What are the benefits and risks?

Nuclear medicine is non-invasive. It allows clinicians to get medical information that would not be available otherwise, or that would require surgical intervention. It is safe and painless, using very small doses of radioactive materials to diagnose and treat disease. The amount of radiation from a nuclear medicine procedure is often comparable to that received during a regular X-ray exam. Nuclear medicine provides a valuable view of the structure and function of internal organs.


Some Nuclear Medicine Imaging Procedures Include:

Bone Density Scan (DEXA)

A dual-energy X-ray absorptiometry (DEXA) scan measures the density and mineral content in bone, most often in the hip or lower spine. It is the most accurate method of determining bone density and potential problems related to bone loss. This test is a valuable tool for diagnosing osteoporosis, which often has no symptoms until you suffer a fracture. A bone density scan can diagnose the disease at its earliest stages, which means you can begin receiving treatment to protect your bones sooner.

Hepatobilliary Imaging

The hepatobilliary system includes the liver, gallbladder, cystic bile duct and the common bile duct. A HIDA scan helps clinicians diagnose issues in those organs. The HIDA is used when an ultrasound exam is inconclusive, or when the patient is allergic to iodinated contrast. Generally, the logistics are the same as those described on this page, except if your doctor orders a CCK HIDA. This test reveals gallbladder function and requires a medication (injected) or special solution (which you drink).

Lung Scan

A lung scan helps clinicians examine your lungs using a radionuclide and X-rays. A radionuclide is injected, and a camera can image how that liquid circulates in your bloodstream, specifically the supply to your lungs. You might also be asked to breathe a small amount of radionuclide mixed with oxygen through a face mask. The camera records where the air is going inside your lungs.

Nuclear Cardiology

A nuclear “stress test” takes images of your heart at rest and after your heart has been “stressed.” The two are compared to reveal if there is any damage to your heart muscle. This procedure helps evaluate coronary artery disease, acute chest pain, hibernating myocardium and cardiomyopathies. Initially, you will be injected with an isotope, and (30 minutes later) resting images will be acquired. The stress portion is next, which involves either a treadmill or injection of medications that mimic physiological stress. A second isotope is injected for this portion of the test. After your heart rate returns to normal and you eat, the technologist takes the final set of images of your heart.
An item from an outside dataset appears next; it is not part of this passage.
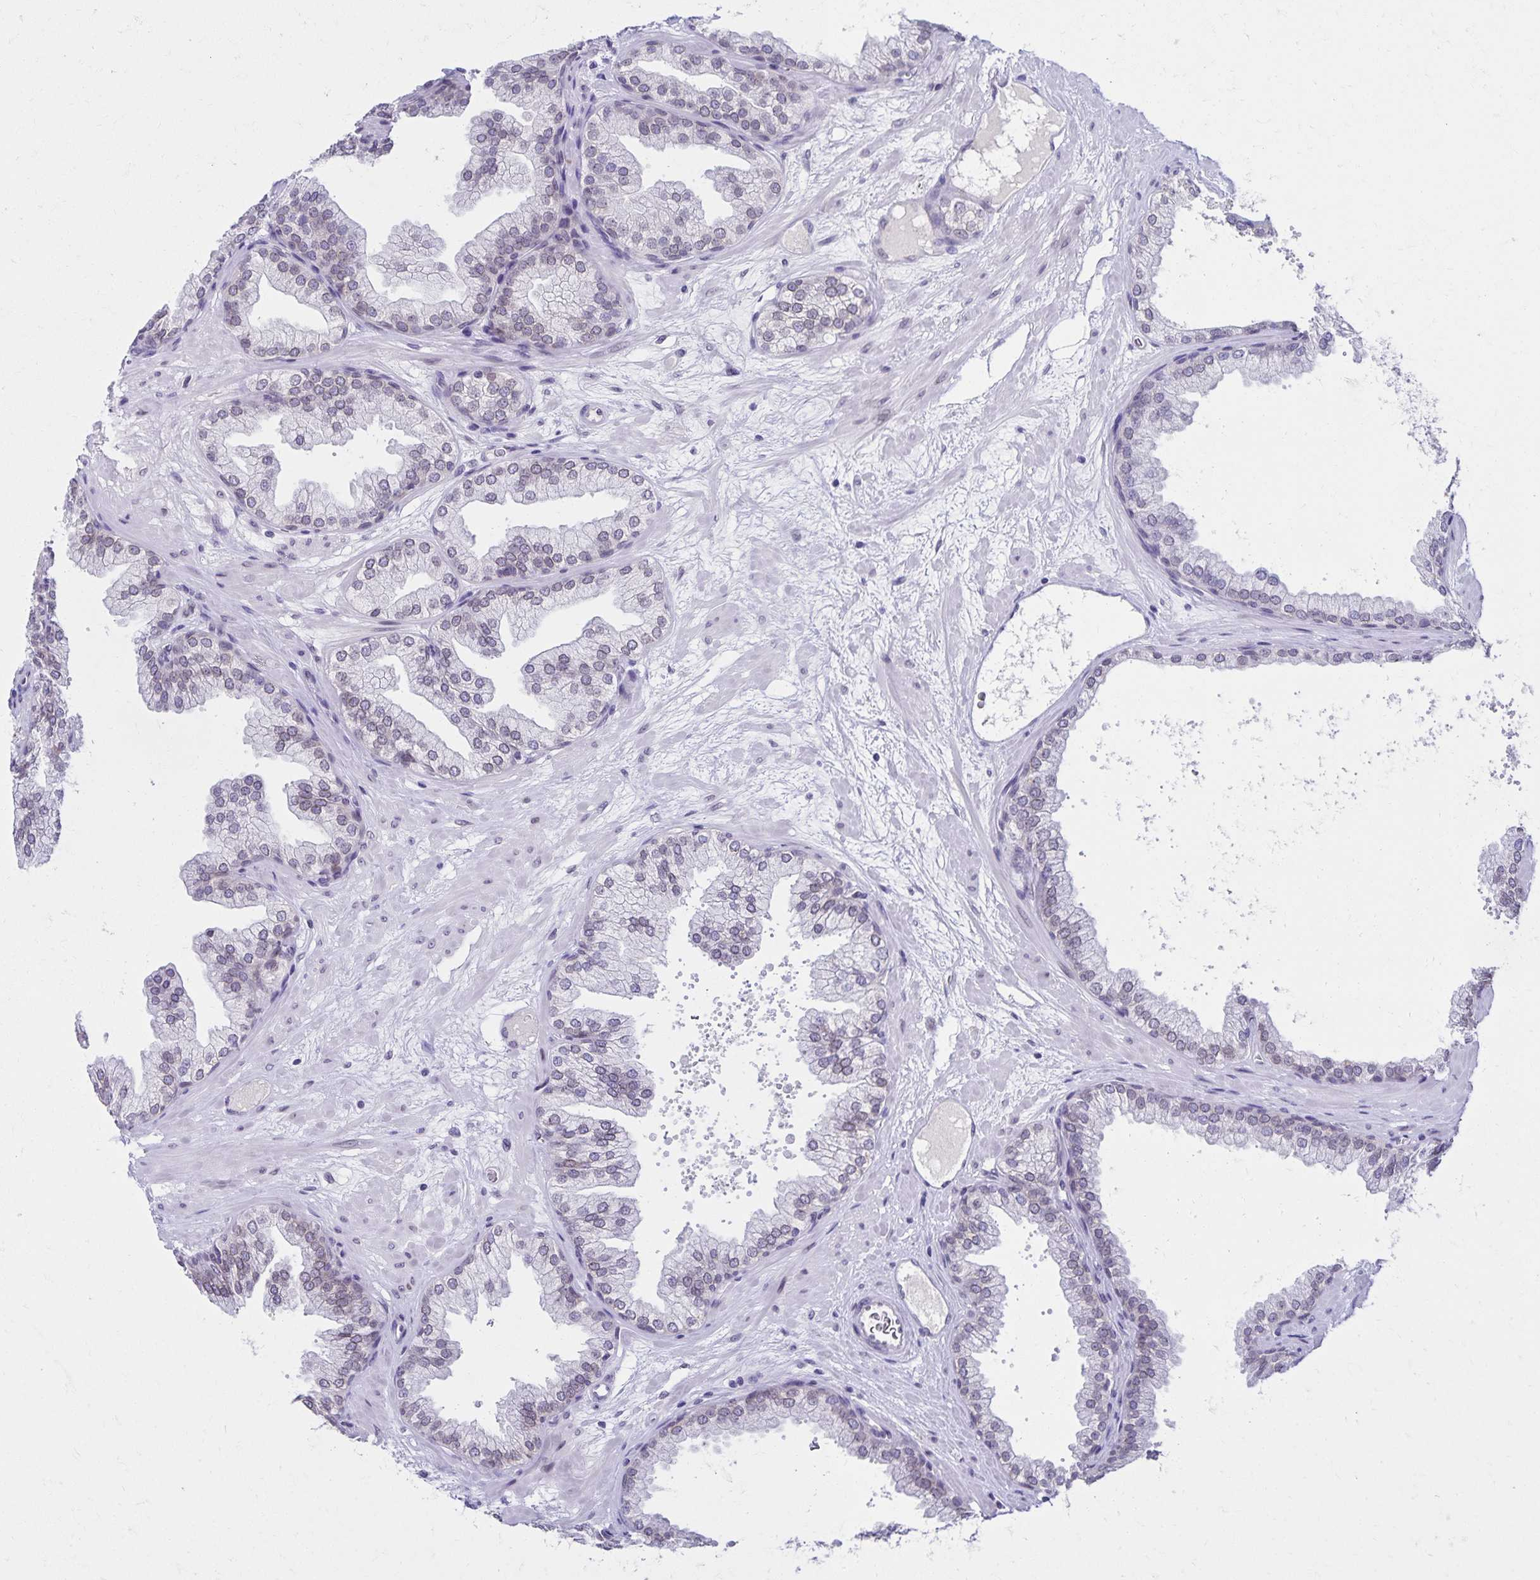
{"staining": {"intensity": "negative", "quantity": "none", "location": "none"}, "tissue": "prostate", "cell_type": "Glandular cells", "image_type": "normal", "snomed": [{"axis": "morphology", "description": "Normal tissue, NOS"}, {"axis": "topography", "description": "Prostate"}], "caption": "The image reveals no significant expression in glandular cells of prostate.", "gene": "FAM166C", "patient": {"sex": "male", "age": 37}}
A renogram uses small amounts of radioisotopes to measure the function of the kidneys. This test evaluates the size, position, shape and function of the kidneys. A renal scan is particularly useful when there is a known sensitivity to the contrast media used in an IVP or other X-rays, or when there is underlying kidney insufficiency (reduced kidney function, as after a transplant). A renogram may be used to evaluate kidney function in people with hypertension or to check for rejection after a transplant.